I read somewhere that Auckland Downtown claims to be one of the great cities of the world. I stayed for several days in a small hotel right in the centre near the harbour in Fort Street. The first thing I noticed was that Auckland cannot live up to this. Compared to international cities like Tokyo, New York, London, Berlin or Vienna, everything is a bit smaller, untidier, more improvised.
First of all, however, one is with the nightly rabble-rousing noise development. I only know this kind of thing from Indian cities – there the street dogs take over the command in the night and move through the streets howling in packs. Here in Auckland it is the young people who, obviously drunk, roar through the streets in hordes until 5 o’clock in the morning or really accelerate with their motorbikes that feel like they’re without exhaust. The echo of the house canyons makes one believe that the vehicle is standing right next to the bed in the room. Noise pollution as an administrative offence is obviously not known here.
Since my departure from Austria I hadn’t slept properly and in this part of the city it was not possible for me to find any sleep. I didn’t want to move, so the decision was quickly made to keep the stay in Auckland as short as possible and to travel on towards the north, the starting point of the trail. My personal low point was the last night before departure. I had hardly closed my eyes when at about 2 am a street singer right under my window decided to sing to his guitar chords until 4 am. Apart from the fact that he really couldn’t sing, he only knew 2 songs – Hotel California and some tearful ballad unknown to me. Every time a group of young people came along, they would tune into the lyrics – which didn’t improve the quality, but the volume. But for the young people it didn’t matter, because after one song they moved on again, for me the next round started.

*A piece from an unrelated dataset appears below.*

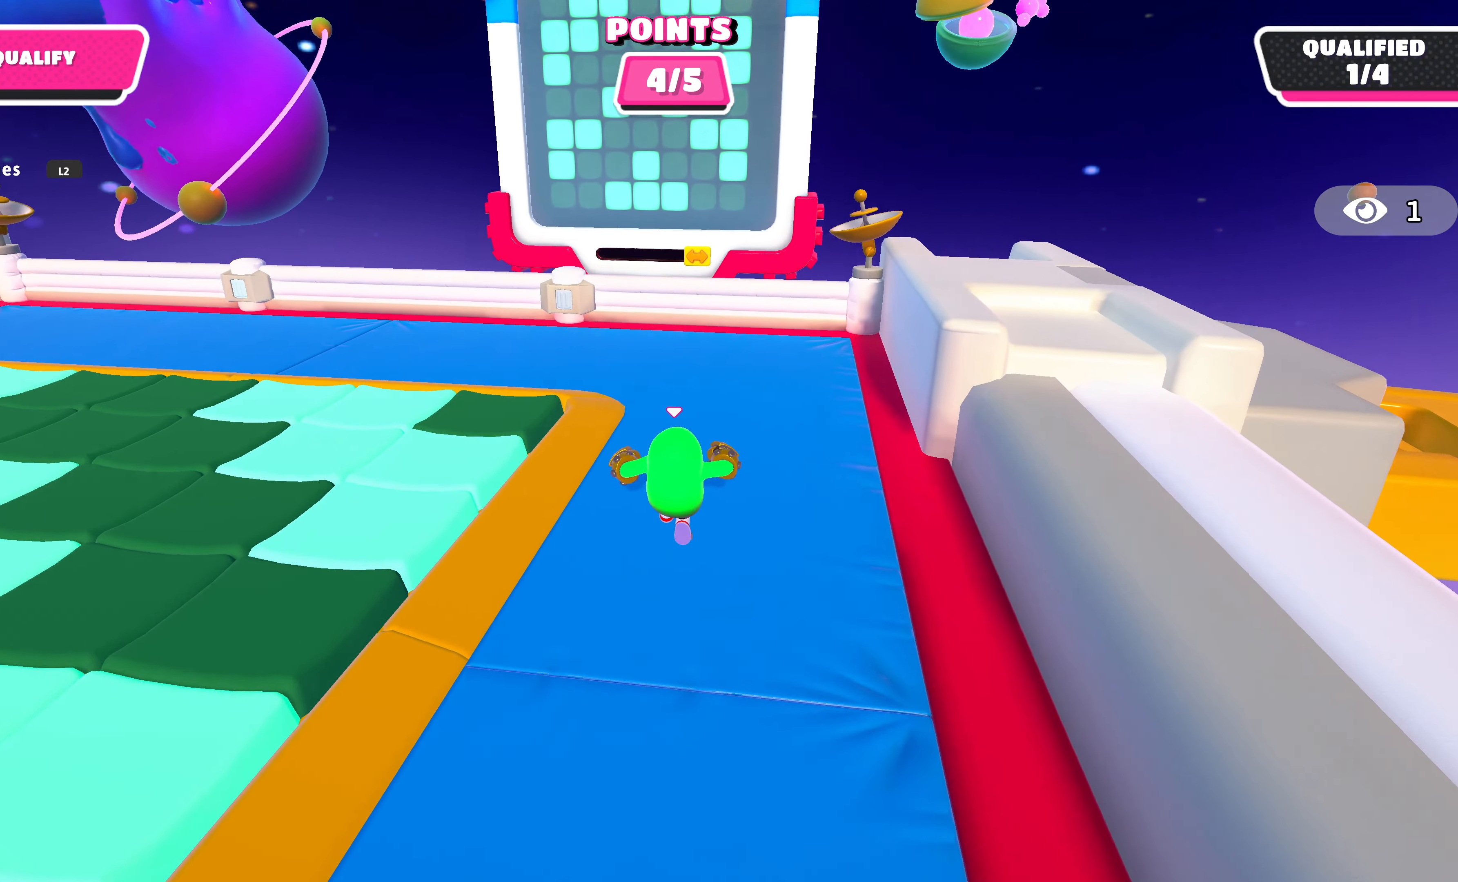
{"buttons": [], "left_stick": "center", "right_stick": "down", "events": [[67, "right_stick", "center"], [333, "right_stick", "down"], [466, "left_stick", "center"]]}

The region of Auckland is with a little more than 5.000 km² of the area about 8 times as big as Tokyo City, but it accommodates about 1/7 of the inhabitants. In this point Auckland is really world class for me. The whole city seems – apart from downtown – to be a huge suburban settlement, with many small local centres where village life takes plac
This flair in the very green residential areas, partly built in colonial style, is something very special. There is a Coast-to-Coast hiking trail starting from the harbour of the centre up to the other end to the next coast. There, one is already on the way for some hours, but one passes most of the important sightseeings and one can really dive into life.
During this coast-to-coast hiking tour, one also passes through some of the numerous parks, as here, after the spring time just begins – comparable to the end of March – the trees fall out and the flowers start to blossom.
The cherries are still in full blossom, a thing that makes such park hiking tours to an experience. Many of the residents of the neighbouring districts meet in the parks to exchange ideas or, like some Kiwi’s, to follow the New Zealand form of football – the unique KiwiBubbleSoccer…
This is football with an airbag – for the viewer a wonderful, very amusing sport. Not many goals are scored, but it can happen that after a foul the foul rolls away several meters.
But now we are heading north – towards Cape Reigna on the trail.